Le Conseil européen a adopté de nouvelles règles en matière de conditions applicables à l’élevage, aux échanges et aux importations dans l’Union européenne d’animaux reproducteurs et de leur matériel génétique.

Jusqu’à présent, les règles de l’Union européenne en matière d’élevage variaient selon les espèces. Le nouveau règlement prévoit au contraire un ensemble unique et simplifié de dispositions que ce soit pour les espèces bovine, porcine, ovine, caprine ou équine, même s’il tient compte des spécificités du secteur de l’élevage chevalin.
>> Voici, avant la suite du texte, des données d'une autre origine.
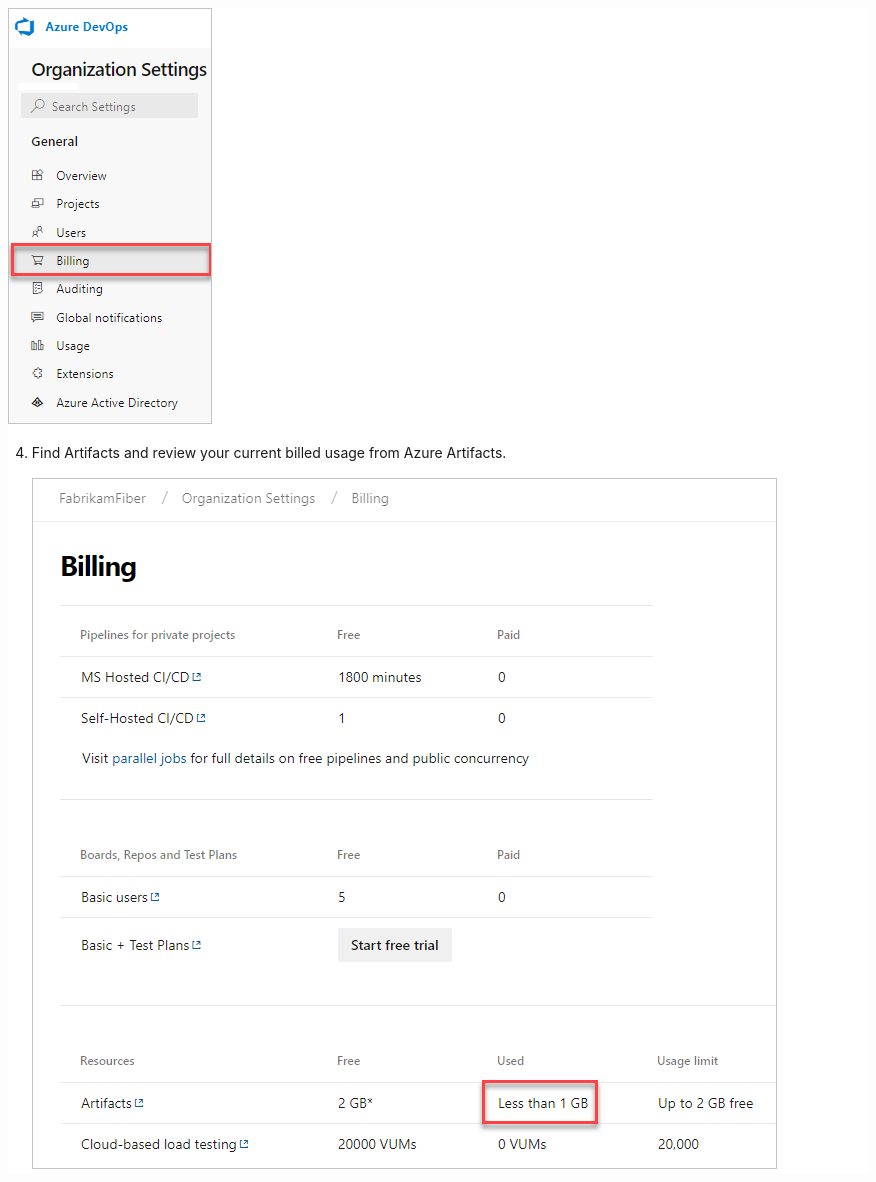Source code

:    ![Select Billing from Organization settings](../organizations/billing/media/shared/select-billing-organization-settings.png)
 
4. Find Artifacts and review your current billed usage from Azure Artifacts.

   ![View storage for Azure Artifacts](media/azure-artifacts-view-storage-used.png)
Les nouvelles règles impactent l’agrément des organisations exerçant des activités d’élevage, l’approbation de leurs programmes, l’inscription des animaux dans des livres ou registres généalogiques spécifiques, le contrôle des performances et l’évaluation génétique, ainsi que le contenu des certificats zootechniques. Elles contiennent en outre des dispositions sur la réalisation des contrôles officiels adaptés au secteur de l’élevage d’animaux.

Ce nouveau dispositif devrait permettre un meilleur fonctionnement du marché intérieur et des échanges, ainsi qu’une préservation accrue des ressources génétiques animales et des races menacées. Il entrera en vigueur à la mi-2016 et s’appliquera à partir du deuxième semestre 2018.